* **Task to carry out**
Each entry below must come back exactly as written, without its pictures.

* **Material for the task**
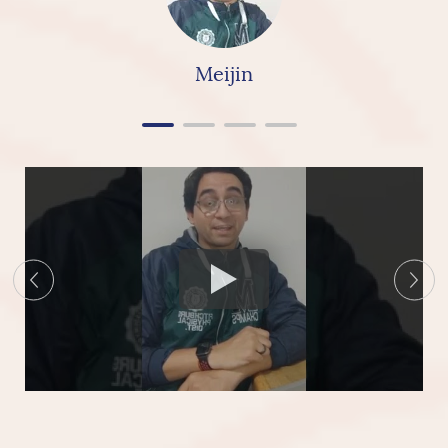
really & highly recommend linkbridge Ceramics”
Meijin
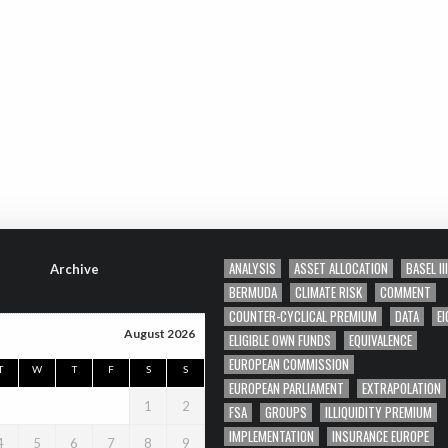
ANALYSIS
ASSET ALLOCATION
BASEL III
Archive
BERMUDA
CLIMATE RISK
COMMENT
COUNTER-CYCLICAL PREMIUM
DATA
EI
August 2026
ELIGIBLE OWN FUNDS
EQUIVALENCE
EUROPEAN COMMISSION
T
W
T
F
S
S
EUROPEAN PARLIAMENT
EXTRAPOLATION
1
2
FSA
GROUPS
ILLIQUIDITY PREMIUM
IMPLEMENTATION
INSURANCE EUROPE
4
5
6
7
8
9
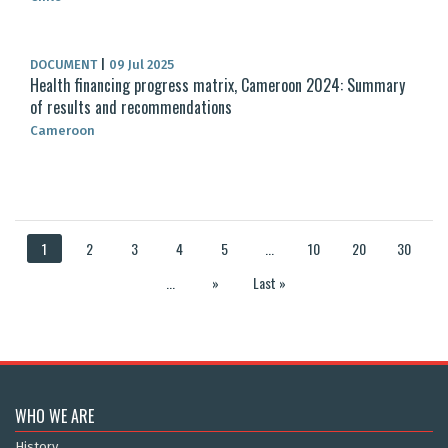
DOCUMENT
|
09 Jul 2025
Health financing progress matrix, Cameroon 2024: Summary
of results and recommendations
Cameroon
1
2
3
4
5
...
10
20
30
...
»
Last »
WHO WE ARE
History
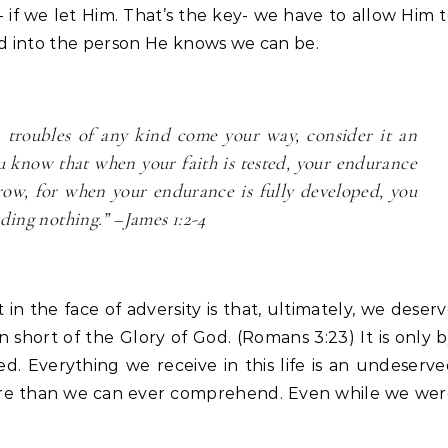
e- if we let Him. That’s the key- we have to allow Him 
ed into the person He knows we can be.
n troubles of any kind come your way, consider it an
ou know that when your faith is tested, your endurance
grow, for when your endurance is fully developed, you
ding nothing.” –James 1:2-4
in the face of adversity is that, ultimately, we deser
 short of the Glory of God. (Romans 3:23) It is only 
d. Everything we receive in this life is an undeserv
ore than we can ever comprehend. Even while we wer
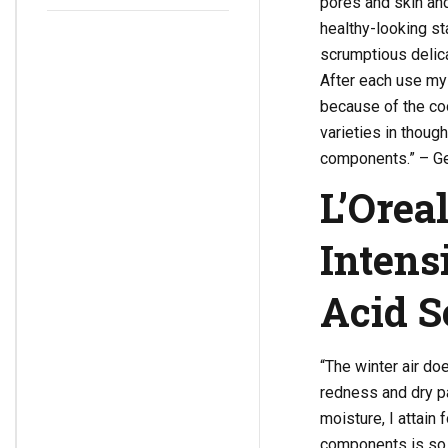
pores and skin and
Make-up
healthy-looking st
scrumptious delica
After each use my
because of the co
varieties in though
components.” – Ge
L’Orea
Intens
Acid 
“The winter air doe
redness and dry p
moisture, I attain
components is so h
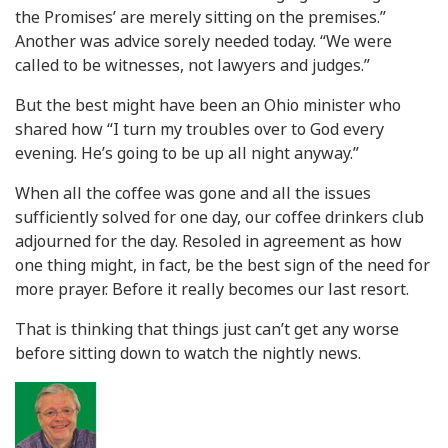
the Promises’ are merely sitting on the premises.”
Another was advice sorely needed today. “We were
called to be witnesses, not lawyers and judges.”
But the best might have been an Ohio minister who
shared how “I turn my troubles over to God every
evening. He’s going to be up all night anyway.”
When all the coffee was gone and all the issues
sufficiently solved for one day, our coffee drinkers club
adjourned for the day. Resoled in agreement as how
one thing might, in fact, be the best sign of the need for
more prayer. Before it really becomes our last resort.
That is thinking that things just can’t get any worse
before sitting down to watch the nightly news.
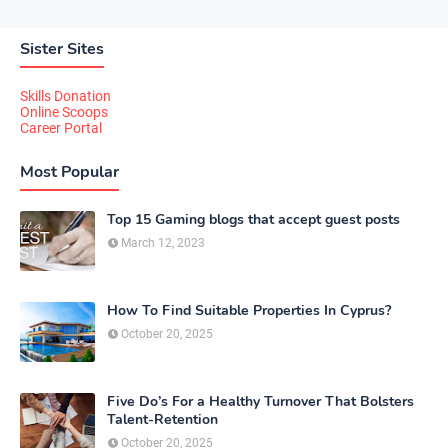
Sister Sites
Skills Donation
Online Scoops
Career Portal
Most Popular
Top 15 Gaming blogs that accept guest posts
March 12, 2023
How To Find Suitable Properties In Cyprus?
October 20, 2025
Five Do’s For a Healthy Turnover That Bolsters
Talent-Retention
October 20, 2025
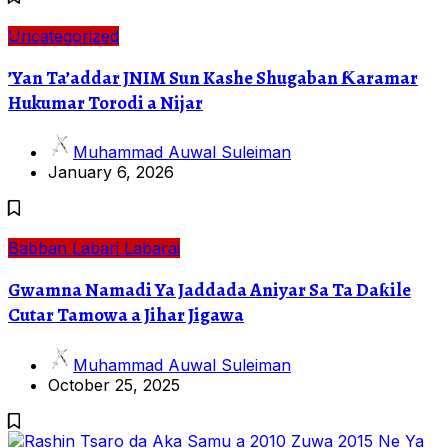
Uncategorized
’Yan Ta’addar JNIM Sun Kashe Shugaban Ƙaramar
Hukumar Torodi a Nijar
Muhammad Auwal Suleiman
January 6, 2026
Babban Labari
Labarai
Gwamna Namadi Ya Jaddada Aniyar Sa Ta Daƙile
Cutar Tamowa a Jihar Jigawa
Muhammad Auwal Suleiman
October 25, 2025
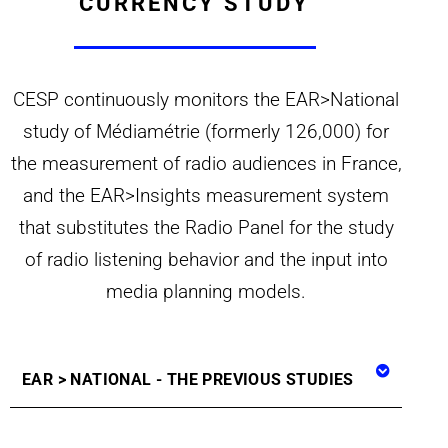
CURRENCY STUDY
CESP continuously monitors the EAR>National
study of Médiamétrie (formerly 126,000) for
the measurement of radio audiences in France,
and the EAR>Insights measurement system
that substitutes the Radio Panel for the study
of radio listening behavior and the input into
media planning models.
EAR > NATIONAL - THE PREVIOUS STUDIES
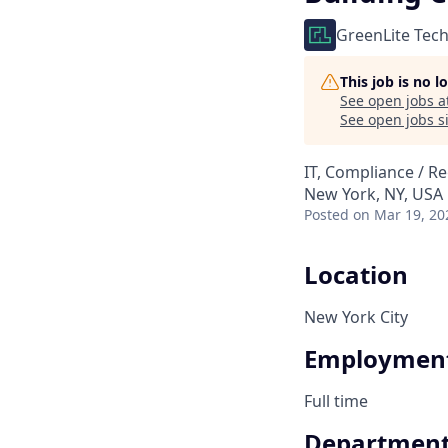
GreenLite Tec
This job is no 
See open jobs a
See open jobs si
IT, Compliance / R
New York, NY, USA
Posted
on Mar 19, 20
Location
New York City
Employment
Full time
Departmen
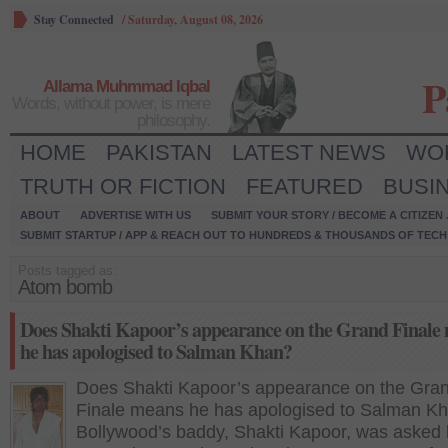
Stay Connected
/
Saturday, August 08, 2026
P
Allama Muhmmad Iqbal
Words, without power, is mere
philosophy.
HOME
PAKISTAN
LATEST NEWS
WO
TRUTH OR FICTION
FEATURED
BUSI
ABOUT
ADVERTISE WITH US
SUBMIT YOUR STORY / BECOME A CITIZEN
SUBMIT STARTUP / APP & REACH OUT TO HUNDREDS & THOUSANDS OF TECH 
Posts tagged as:
Atom bomb
Does Shakti Kapoor’s appearance on the Grand Finale
he has apologised to Salman Khan?
Does Shakti Kapoor’s appearance on the Gra
Finale means he has apologised to Salman K
Bollywood’s baddy, Shakti Kapoor, was asked 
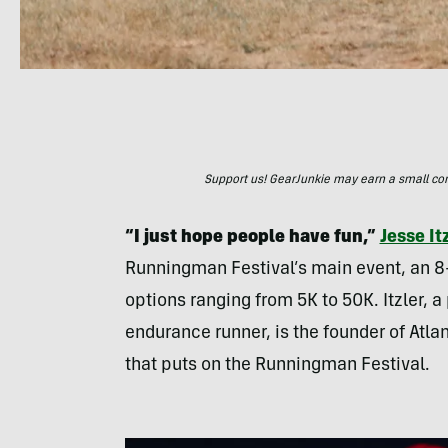
Support us! GearJunkie may earn a small commi
“I just hope people have fun,”
Jesse It
Runningman Festival’s main event, an 8
options ranging from 5K to 50K. Itzler, a
endurance runner, is the founder of Atla
that puts on the Runningman Festival.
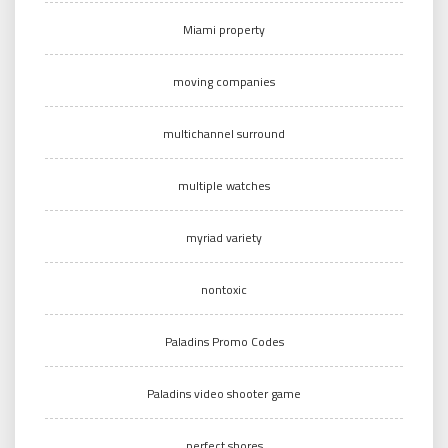
Miami property
moving companies
multichannel surround
multiple watches
myriad variety
nontoxic
Paladins Promo Codes
Paladins video shooter game
perfect shores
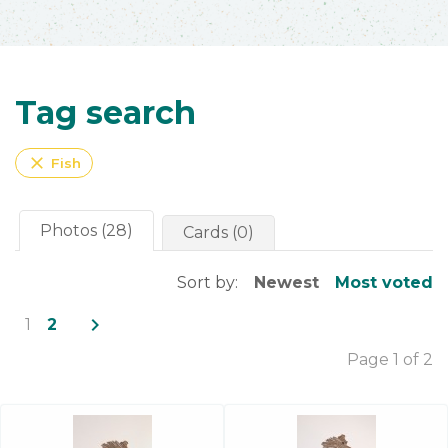
Tag search
close
Fish
Photos (28)
Cards (0)
Sort by:
Newest
Most voted
navigate_next
1
2
Page 1 of 2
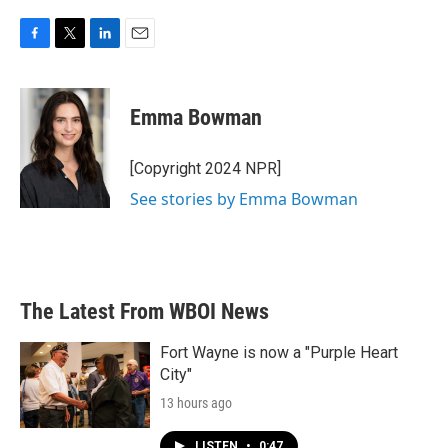
F
T
L
E
a
w
i
m
c
i
n
a
e
t
k
i
Emma Bowman
b
t
e
l
o
e
d
o
r
I
[Copyright 2024 NPR]
k
n
See stories by Emma Bowman
The Latest From WBOI News
Fort Wayne is now a "Purple Heart
City"
13 hours ago
LISTEN
•
0:47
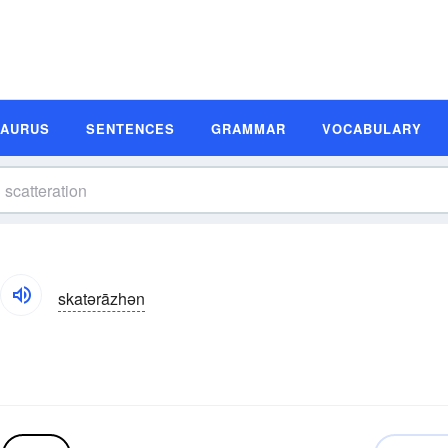
SAURUS
SENTENCES
GRAMMAR
VOCABULARY
skatərāzhən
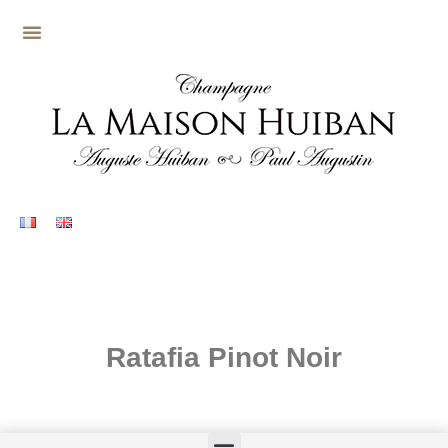
Ratafia Pinot Noir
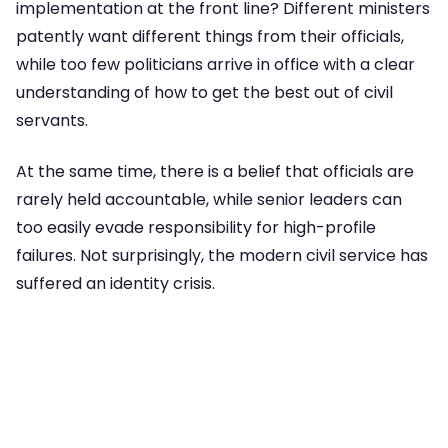
implementation at the front line? Different ministers
patently want different things from their officials,
while too few politicians arrive in office with a clear
understanding of how to get the best out of civil
servants.
At the same time, there is a belief that officials are
rarely held accountable, while senior leaders can
too easily evade responsibility for high-profile
failures. Not surprisingly, the modern civil service has
suffered an identity crisis.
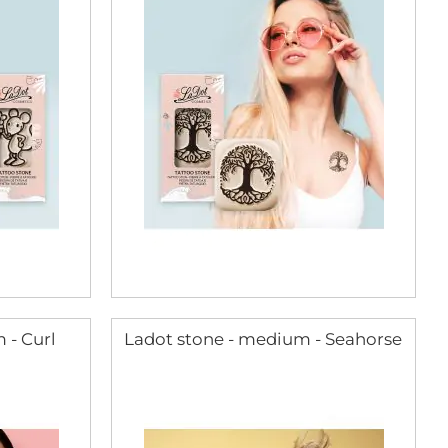
 - Curl
Ladot stone - medium - Seahorse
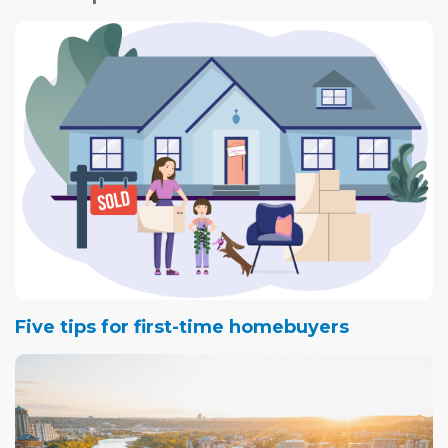
Five tips for first-time homebuyers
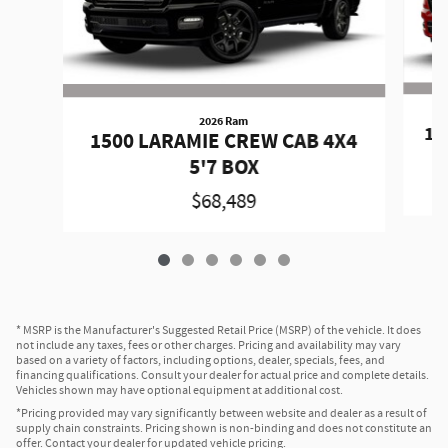
2026 Ram
15
1500 LARAMIE CREW CAB 4X4
5'7 BOX
$68,489
* MSRP is the Manufacturer's Suggested Retail Price (MSRP) of the vehicle. It does
not include any taxes, fees or other charges. Pricing and availability may vary
based on a variety of factors, including options, dealer, specials, fees, and
financing qualifications. Consult your dealer for actual price and complete details.
Vehicles shown may have optional equipment at additional cost.
*Pricing provided may vary significantly between website and dealer as a result of
supply chain constraints. Pricing shown is non-binding and does not constitute an
offer. Contact your dealer for updated vehicle pricing.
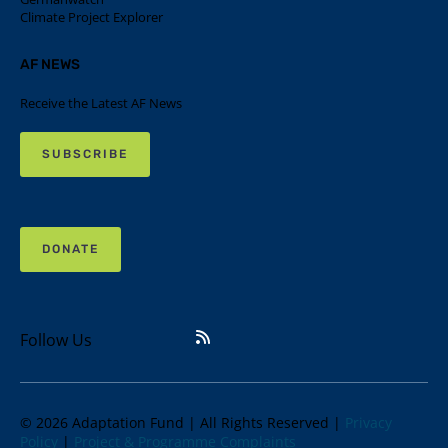
Climate Project Explorer
AF NEWS
Receive the Latest AF News
SUBSCRIBE
DONATE
Follow Us
© 2026 Adaptation Fund | All Rights Reserved |
Privacy
Policy
|
Project & Programme Complaints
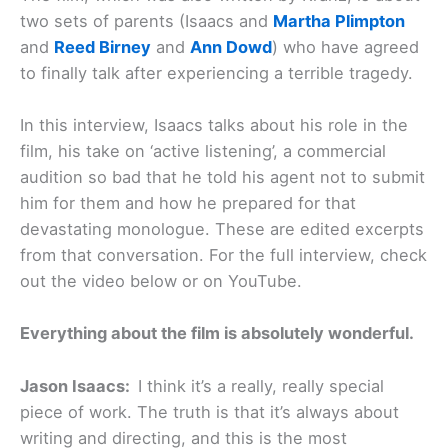
two sets of parents (Isaacs and
Martha Plimpton
and
Reed Birney
and
Ann Dowd
) who have agreed
to finally talk after experiencing a terrible tragedy.
In this interview, Isaacs talks about his role in the
film, his take on ‘active listening’, a commercial
audition so bad that he told his agent not to submit
him for them and how he prepared for that
devastating monologue. These are edited excerpts
from that conversation. For the full interview, check
out the video below or on YouTube.
Everything about the film is absolutely wonderful.
Jason Isaacs:
I think it’s a really, really special
piece of work. The truth is that it’s always about
writing and directing, and this is the most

* **Response below**
really & highly recommend linkbridge Ceramics”
Meijin
ANALYSIS
ASSET ALLOCATION
BASEL III
Archive
BERMUDA
CLIMATE RISK
COMMENT
COUNTER-CYCLICAL PREMIUM
DATA
EI
August 2026
ELIGIBLE OWN FUNDS
EQUIVALENCE
EUROPEAN COMMISSION
T
W
T
F
S
S
EUROPEAN PARLIAMENT
EXTRAPOLATION
1
2
FSA
GROUPS
ILLIQUIDITY PREMIUM
IMPLEMENTATION
INSURANCE EUROPE
4
5
6
7
8
9
DOCUMENT
|
09 Jul 2025
Health financing progress matrix, Cameroon 2024: Summary
of results and recommendations
Cameroon
1
2
3
4
5
...
10
20
30
...
»
Last »
WHO WE ARE
History
e- if we let Him. That’s the key- we have to allow Him 
ed into the person He knows we can be.
n troubles of any kind come your way, consider it an
ou know that when your faith is tested, your endurance
grow, for when your endurance is fully developed, you
ding nothing.” –James 1:2-4
in the face of adversity is that, ultimately, we deser
 short of the Glory of God. (Romans 3:23) It is only 
d. Everything we receive in this life is an undeserv
ore than we can ever comprehend. Even while we wer
pores and skin and
Make-up
healthy-looking st
scrumptious delica
After each use my
because of the co
varieties in though
components.” – Ge
L’Orea
Intens
Acid 
“The winter air doe
redness and dry p
moisture, I attain
components is so h
the Promises’ are merely sitting on the premises.”
Another was advice sorely needed today. “We were
called to be witnesses, not lawyers and judges.”
But the best might have been an Ohio minister who
shared how “I turn my troubles over to God every
evening. He’s going to be up all night anyway.”
When all the coffee was gone and all the issues
sufficiently solved for one day, our coffee drinkers club
adjourned for the day. Resoled in agreement as how
one thing might, in fact, be the best sign of the need for
more prayer. Before it really becomes our last resort.
That is thinking that things just can’t get any worse
before sitting down to watch the nightly news.
Sister Sites
Skills Donation
Online Scoops
Career Portal
Most Popular
Top 15 Gaming blogs that accept guest posts
March 12, 2023
How To Find Suitable Properties In Cyprus?
October 20, 2025
Five Do’s For a Healthy Turnover That Bolsters
Talent-Retention
October 20, 2025
Uncategorized
’Yan Ta’addar JNIM Sun Kashe Shugaban Ƙaramar
Hukumar Torodi a Nijar
Muhammad Auwal Suleiman
January 6, 2026
Babban Labari
Labarai
Gwamna Namadi Ya Jaddada Aniyar Sa Ta Daƙile
Cutar Tamowa a Jihar Jigawa
Muhammad Auwal Suleiman
October 25, 2025
CURRENCY STUDY
CESP continuously monitors the EAR>National
study of Médiamétrie (formerly 126,000) for
the measurement of radio audiences in France,
and the EAR>Insights measurement system
that substitutes the Radio Panel for the study
of radio listening behavior and the input into
media planning models.
EAR > NATIONAL - THE PREVIOUS STUDIES
GreenLite Tec
This job is no 
See open jobs a
See open jobs si
IT, Compliance / R
New York, NY, USA
Posted
on Mar 19, 20
Location
New York City
Employment
Full time
Departmen
Stay Connected
/
Saturday, August 08, 2026
P
Allama Muhmmad Iqbal
Words, without power, is mere
philosophy.
HOME
PAKISTAN
LATEST NEWS
WO
TRUTH OR FICTION
FEATURED
BUSI
ABOUT
ADVERTISE WITH US
SUBMIT YOUR STORY / BECOME A CITIZEN
SUBMIT STARTUP / APP & REACH OUT TO HUNDREDS & THOUSANDS OF TECH 
Posts tagged as:
Atom bomb
Does Shakti Kapoor’s appearance on the Grand Finale
he has apologised to Salman Khan?
Does Shakti Kapoor’s appearance on the Gra
Finale means he has apologised to Salman K
Bollywood’s baddy, Shakti Kapoor, was asked 
Support us! GearJunkie may earn a small commi
“I just hope people have fun,”
Jesse It
Runningman Festival’s main event, an 8
options ranging from 5K to 50K. Itzler, a
endurance runner, is the founder of Atla
that puts on the Runningman Festival.
Miami property
moving companies
multichannel surround
multiple watches
myriad variety
nontoxic
Paladins Promo Codes
Paladins video shooter game
perfect shores
Tag search
close
Fish
Photos (28)
Cards (0)
Sort by:
Newest
Most voted
navigate_next
1
2
Page 1 of 2
F
T
L
E
a
w
i
m
c
i
n
a
e
t
k
i
Emma Bowman
b
t
e
l
o
e
d
o
r
I
[Copyright 2024 NPR]
k
n
See stories by Emma Bowman
The Latest From WBOI News
Fort Wayne is now a "Purple Heart
City"
13 hours ago
LISTEN
•
0:47
SAURUS
SENTENCES
GRAMMAR
VOCABULARY
skatərāzhən
Ratafia Pinot Noir
implementation at the front line? Different ministers
patently want different things from their officials,
while too few politicians arrive in office with a clear
understanding of how to get the best out of civil
servants.
At the same time, there is a belief that officials are
rarely held accountable, while senior leaders can
too easily evade responsibility for high-profile
failures. Not surprisingly, the modern civil service has
suffered an identity crisis.
 - Curl
Ladot stone - medium - Seahorse
Five tips for first-time homebuyers
2026 Ram
15
1500 LARAMIE CREW CAB 4X4
5'7 BOX
$68,489
* MSRP is the Manufacturer's Suggested Retail Price (MSRP) of the vehicle. It does
not include any taxes, fees or other charges. Pricing and availability may vary
based on a variety of factors, including options, dealer, specials, fees, and
financing qualifications. Consult your dealer for actual price and complete details.
Vehicles shown may have optional equipment at additional cost.
*Pricing provided may vary significantly between website and dealer as a result of
supply chain constraints. Pricing shown is non-binding and does not constitute an
offer. Contact your dealer for updated vehicle pricing.
Climate Project Explorer
AF NEWS
Receive the Latest AF News
SUBSCRIBE
DONATE
Follow Us
© 2026 Adaptation Fund | All Rights Reserved |
Privacy
Policy
|
Project & Programme Complaints
two sets of parents (Isaacs and
Martha Plimpton
and
Reed Birney
and
Ann Dowd
) who have agreed
to finally talk after experiencing a terrible tragedy.
In this interview, Isaacs talks about his role in the
film, his take on ‘active listening’, a commercial
audition so bad that he told his agent not to submit
him for them and how he prepared for that
devastating monologue. These are edited excerpts
from that conversation. For the full interview, check
out the video below or on YouTube.
Everything about the film is absolutely wonderful.
Jason Isaacs:
I think it’s a really, really special
piece of work. The truth is that it’s always about
writing and directing, and this is the most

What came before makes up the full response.